• **To do**
Return all the data below as it stands, minus the pictures.

• **Supplied records**
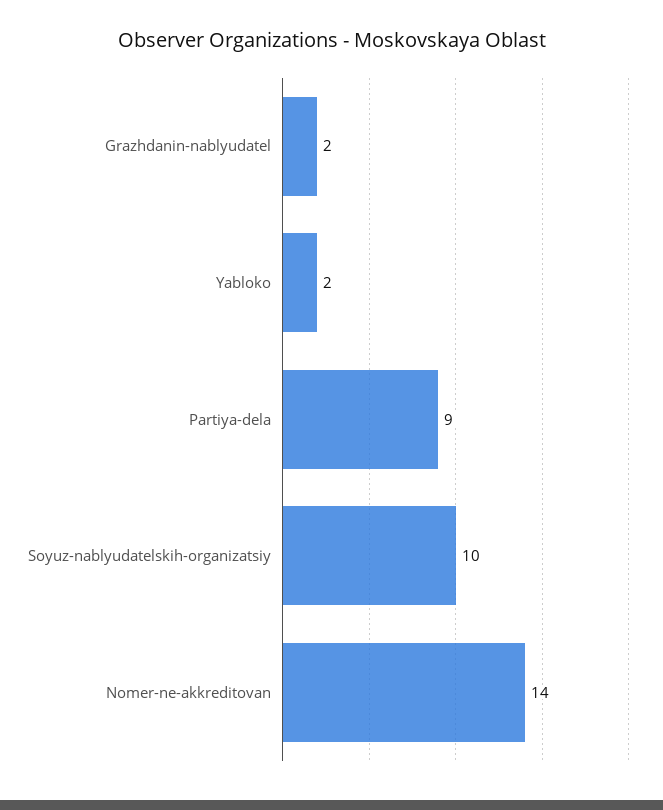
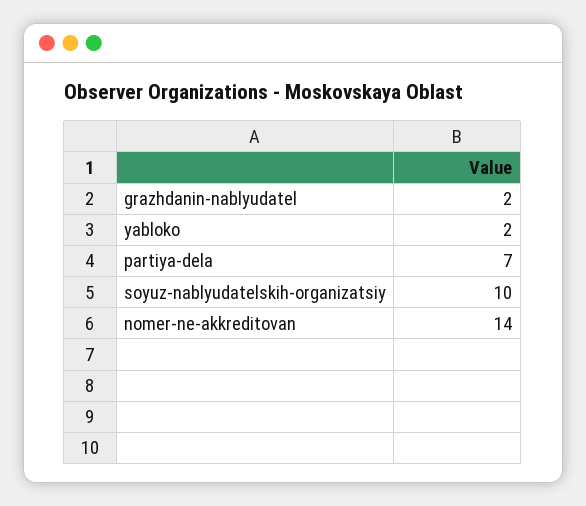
  {
    "Grazhdanin-nablyudatel": 2,
    "Yabloko": 2,
-   "Partiya-dela": 9,
+   "Partiya-dela": 7,
    "Soyuz-nablyudatelskih-organizatsiy": 10,
    "Nomer-ne-akkreditovan": 14
  }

• **Completed task**
  {
    "Grazhdanin-nablyudatel": 2,
    "Yabloko": 2,
-   "Partiya-dela": 9,
+   "Partiya-dela": 7,
    "Soyuz-nablyudatelskih-organizatsiy": 10,
    "Nomer-ne-akkreditovan": 14
  }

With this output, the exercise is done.